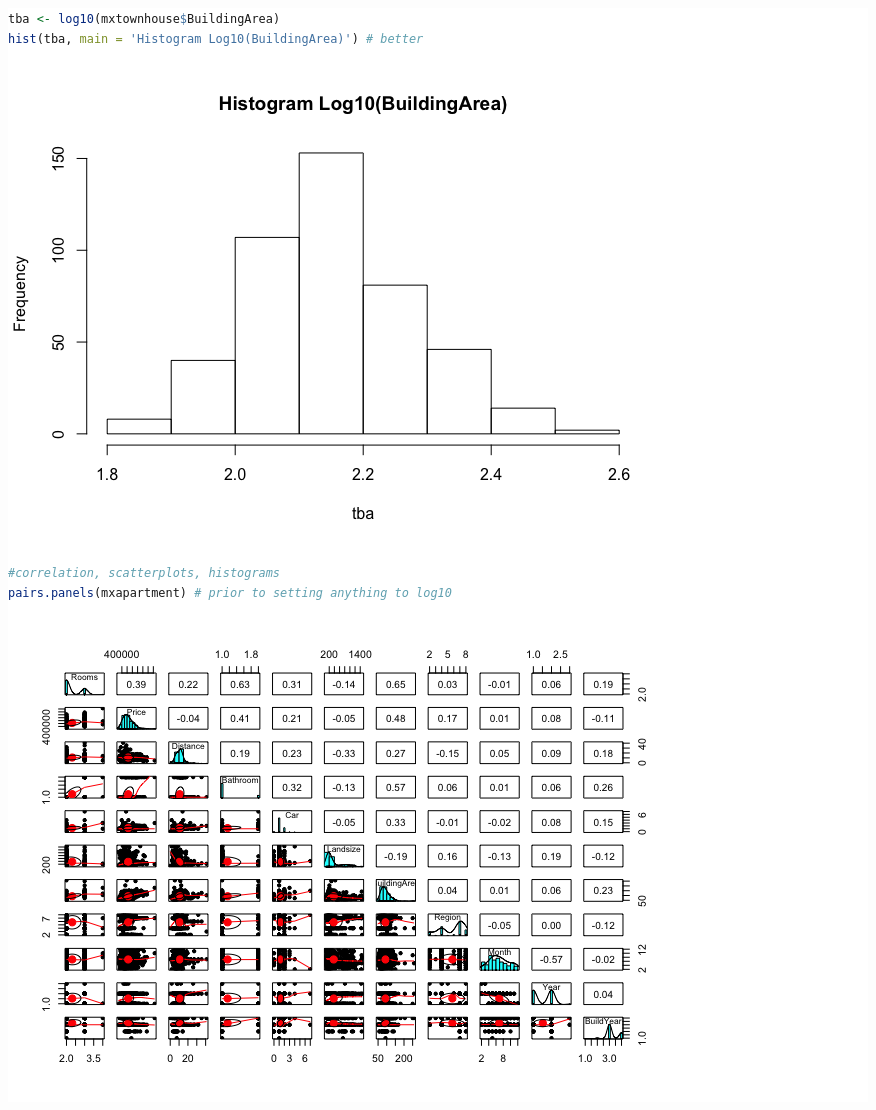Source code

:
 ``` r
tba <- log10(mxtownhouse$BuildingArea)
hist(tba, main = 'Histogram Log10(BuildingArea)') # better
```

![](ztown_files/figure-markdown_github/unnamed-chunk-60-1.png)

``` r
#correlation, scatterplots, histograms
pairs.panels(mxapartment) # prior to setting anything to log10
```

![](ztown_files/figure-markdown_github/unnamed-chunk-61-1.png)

━━━━━━━━━━━━━━━━━━━━

— What you have to do —
Copy all the material above exactly, but skip each image.

— Result of this task —
Source code

:
 ``` r
tba <- log10(mxtownhouse$BuildingArea)
hist(tba, main = 'Histogram Log10(BuildingArea)') # better
```

![](ztown_files/figure-markdown_github/unnamed-chunk-60-1.png)

``` r
#correlation, scatterplots, histograms
pairs.panels(mxapartment) # prior to setting anything to log10
```

![](ztown_files/figure-markdown_github/unnamed-chunk-61-1.png)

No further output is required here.